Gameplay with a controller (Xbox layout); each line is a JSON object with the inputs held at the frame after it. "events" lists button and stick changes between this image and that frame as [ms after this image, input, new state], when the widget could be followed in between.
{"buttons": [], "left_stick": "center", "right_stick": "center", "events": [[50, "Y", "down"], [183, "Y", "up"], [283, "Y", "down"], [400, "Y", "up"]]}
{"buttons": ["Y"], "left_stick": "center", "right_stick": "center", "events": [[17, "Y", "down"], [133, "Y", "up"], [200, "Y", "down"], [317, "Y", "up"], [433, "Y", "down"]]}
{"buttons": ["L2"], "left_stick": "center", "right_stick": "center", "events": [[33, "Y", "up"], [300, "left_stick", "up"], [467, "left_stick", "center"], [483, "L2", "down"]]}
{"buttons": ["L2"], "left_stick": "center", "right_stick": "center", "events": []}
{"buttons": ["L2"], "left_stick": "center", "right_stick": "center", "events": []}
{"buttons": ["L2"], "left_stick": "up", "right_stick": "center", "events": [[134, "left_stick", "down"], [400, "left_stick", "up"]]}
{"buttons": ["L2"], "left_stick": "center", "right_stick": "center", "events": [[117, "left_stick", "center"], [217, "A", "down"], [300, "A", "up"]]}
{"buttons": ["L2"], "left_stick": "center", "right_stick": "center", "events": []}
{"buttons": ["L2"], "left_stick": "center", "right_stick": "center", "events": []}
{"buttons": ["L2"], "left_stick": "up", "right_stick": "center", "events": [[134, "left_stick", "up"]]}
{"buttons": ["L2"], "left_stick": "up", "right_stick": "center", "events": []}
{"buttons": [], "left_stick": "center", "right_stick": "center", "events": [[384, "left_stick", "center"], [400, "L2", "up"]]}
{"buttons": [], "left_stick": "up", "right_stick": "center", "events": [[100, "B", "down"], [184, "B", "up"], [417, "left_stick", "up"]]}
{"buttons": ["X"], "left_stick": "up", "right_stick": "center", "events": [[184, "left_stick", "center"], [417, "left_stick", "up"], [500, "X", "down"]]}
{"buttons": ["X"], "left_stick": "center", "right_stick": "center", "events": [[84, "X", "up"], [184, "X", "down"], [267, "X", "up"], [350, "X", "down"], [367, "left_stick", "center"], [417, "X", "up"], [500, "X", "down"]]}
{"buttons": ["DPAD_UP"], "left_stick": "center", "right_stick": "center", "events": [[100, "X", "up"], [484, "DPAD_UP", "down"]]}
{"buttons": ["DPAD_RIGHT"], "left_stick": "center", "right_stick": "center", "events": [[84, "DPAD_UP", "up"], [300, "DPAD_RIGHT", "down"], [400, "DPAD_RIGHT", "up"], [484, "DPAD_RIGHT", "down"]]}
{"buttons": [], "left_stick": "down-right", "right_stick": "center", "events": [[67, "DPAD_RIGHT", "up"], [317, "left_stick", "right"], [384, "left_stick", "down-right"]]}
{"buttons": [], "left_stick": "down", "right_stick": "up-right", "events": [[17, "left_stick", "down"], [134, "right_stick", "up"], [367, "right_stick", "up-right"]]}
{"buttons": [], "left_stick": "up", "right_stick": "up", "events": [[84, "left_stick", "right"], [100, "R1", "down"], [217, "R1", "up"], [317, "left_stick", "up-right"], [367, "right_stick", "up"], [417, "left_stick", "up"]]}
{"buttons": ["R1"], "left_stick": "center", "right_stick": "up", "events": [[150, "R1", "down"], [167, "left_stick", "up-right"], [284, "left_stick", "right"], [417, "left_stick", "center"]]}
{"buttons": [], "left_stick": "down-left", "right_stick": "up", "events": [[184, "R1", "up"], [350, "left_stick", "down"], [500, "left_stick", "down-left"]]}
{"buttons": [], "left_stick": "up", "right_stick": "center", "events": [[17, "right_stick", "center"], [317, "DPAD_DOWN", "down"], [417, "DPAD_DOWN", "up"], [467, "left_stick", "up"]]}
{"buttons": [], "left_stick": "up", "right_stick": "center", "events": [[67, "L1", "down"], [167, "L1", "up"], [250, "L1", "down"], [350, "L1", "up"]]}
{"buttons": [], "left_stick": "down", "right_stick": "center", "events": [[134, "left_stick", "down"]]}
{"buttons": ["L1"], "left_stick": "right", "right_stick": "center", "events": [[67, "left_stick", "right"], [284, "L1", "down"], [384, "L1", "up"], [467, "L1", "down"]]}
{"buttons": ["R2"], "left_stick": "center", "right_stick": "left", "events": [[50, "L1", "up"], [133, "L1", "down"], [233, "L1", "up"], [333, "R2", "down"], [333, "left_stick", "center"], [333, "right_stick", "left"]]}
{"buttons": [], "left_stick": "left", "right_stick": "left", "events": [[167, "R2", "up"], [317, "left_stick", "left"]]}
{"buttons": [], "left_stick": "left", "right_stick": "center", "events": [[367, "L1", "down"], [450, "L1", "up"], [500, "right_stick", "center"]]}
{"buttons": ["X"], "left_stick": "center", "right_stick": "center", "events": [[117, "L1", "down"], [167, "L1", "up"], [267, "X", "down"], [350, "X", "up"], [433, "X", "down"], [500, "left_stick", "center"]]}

..............................

▸ WORK TO COMPLETE
Restate the entire listing verbatim.

▸ RESPONSE
Gameplay with a controller (Xbox layout); each line is a JSON object with the inputs held at the frame after it. "events" lists button and stick changes between this image and that frame as [ms after this image, input, new state], when the widget could be followed in between.
{"buttons": [], "left_stick": "center", "right_stick": "center", "events": [[50, "Y", "down"], [183, "Y", "up"], [283, "Y", "down"], [400, "Y", "up"]]}
{"buttons": ["Y"], "left_stick": "center", "right_stick": "center", "events": [[17, "Y", "down"], [133, "Y", "up"], [200, "Y", "down"], [317, "Y", "up"], [433, "Y", "down"]]}
{"buttons": ["L2"], "left_stick": "center", "right_stick": "center", "events": [[33, "Y", "up"], [300, "left_stick", "up"], [467, "left_stick", "center"], [483, "L2", "down"]]}
{"buttons": ["L2"], "left_stick": "center", "right_stick": "center", "events": []}
{"buttons": ["L2"], "left_stick": "center", "right_stick": "center", "events": []}
{"buttons": ["L2"], "left_stick": "up", "right_stick": "center", "events": [[134, "left_stick", "down"], [400, "left_stick", "up"]]}
{"buttons": ["L2"], "left_stick": "center", "right_stick": "center", "events": [[117, "left_stick", "center"], [217, "A", "down"], [300, "A", "up"]]}
{"buttons": ["L2"], "left_stick": "center", "right_stick": "center", "events": []}
{"buttons": ["L2"], "left_stick": "center", "right_stick": "center", "events": []}
{"buttons": ["L2"], "left_stick": "up", "right_stick": "center", "events": [[134, "left_stick", "up"]]}
{"buttons": ["L2"], "left_stick": "up", "right_stick": "center", "events": []}
{"buttons": [], "left_stick": "center", "right_stick": "center", "events": [[384, "left_stick", "center"], [400, "L2", "up"]]}
{"buttons": [], "left_stick": "up", "right_stick": "center", "events": [[100, "B", "down"], [184, "B", "up"], [417, "left_stick", "up"]]}
{"buttons": ["X"], "left_stick": "up", "right_stick": "center", "events": [[184, "left_stick", "center"], [417, "left_stick", "up"], [500, "X", "down"]]}
{"buttons": ["X"], "left_stick": "center", "right_stick": "center", "events": [[84, "X", "up"], [184, "X", "down"], [267, "X", "up"], [350, "X", "down"], [367, "left_stick", "center"], [417, "X", "up"], [500, "X", "down"]]}
{"buttons": ["DPAD_UP"], "left_stick": "center", "right_stick": "center", "events": [[100, "X", "up"], [484, "DPAD_UP", "down"]]}
{"buttons": ["DPAD_RIGHT"], "left_stick": "center", "right_stick": "center", "events": [[84, "DPAD_UP", "up"], [300, "DPAD_RIGHT", "down"], [400, "DPAD_RIGHT", "up"], [484, "DPAD_RIGHT", "down"]]}
{"buttons": [], "left_stick": "down-right", "right_stick": "center", "events": [[67, "DPAD_RIGHT", "up"], [317, "left_stick", "right"], [384, "left_stick", "down-right"]]}
{"buttons": [], "left_stick": "down", "right_stick": "up-right", "events": [[17, "left_stick", "down"], [134, "right_stick", "up"], [367, "right_stick", "up-right"]]}
{"buttons": [], "left_stick": "up", "right_stick": "up", "events": [[84, "left_stick", "right"], [100, "R1", "down"], [217, "R1", "up"], [317, "left_stick", "up-right"], [367, "right_stick", "up"], [417, "left_stick", "up"]]}
{"buttons": ["R1"], "left_stick": "center", "right_stick": "up", "events": [[150, "R1", "down"], [167, "left_stick", "up-right"], [284, "left_stick", "right"], [417, "left_stick", "center"]]}
{"buttons": [], "left_stick": "down-left", "right_stick": "up", "events": [[184, "R1", "up"], [350, "left_stick", "down"], [500, "left_stick", "down-left"]]}
{"buttons": [], "left_stick": "up", "right_stick": "center", "events": [[17, "right_stick", "center"], [317, "DPAD_DOWN", "down"], [417, "DPAD_DOWN", "up"], [467, "left_stick", "up"]]}
{"buttons": [], "left_stick": "up", "right_stick": "center", "events": [[67, "L1", "down"], [167, "L1", "up"], [250, "L1", "down"], [350, "L1", "up"]]}
{"buttons": [], "left_stick": "down", "right_stick": "center", "events": [[134, "left_stick", "down"]]}
{"buttons": ["L1"], "left_stick": "right", "right_stick": "center", "events": [[67, "left_stick", "right"], [284, "L1", "down"], [384, "L1", "up"], [467, "L1", "down"]]}
{"buttons": ["R2"], "left_stick": "center", "right_stick": "left", "events": [[50, "L1", "up"], [133, "L1", "down"], [233, "L1", "up"], [333, "R2", "down"], [333, "left_stick", "center"], [333, "right_stick", "left"]]}
{"buttons": [], "left_stick": "left", "right_stick": "left", "events": [[167, "R2", "up"], [317, "left_stick", "left"]]}
{"buttons": [], "left_stick": "left", "right_stick": "center", "events": [[367, "L1", "down"], [450, "L1", "up"], [500, "right_stick", "center"]]}
{"buttons": ["X"], "left_stick": "center", "right_stick": "center", "events": [[117, "L1", "down"], [167, "L1", "up"], [267, "X", "down"], [350, "X", "up"], [433, "X", "down"], [500, "left_stick", "center"]]}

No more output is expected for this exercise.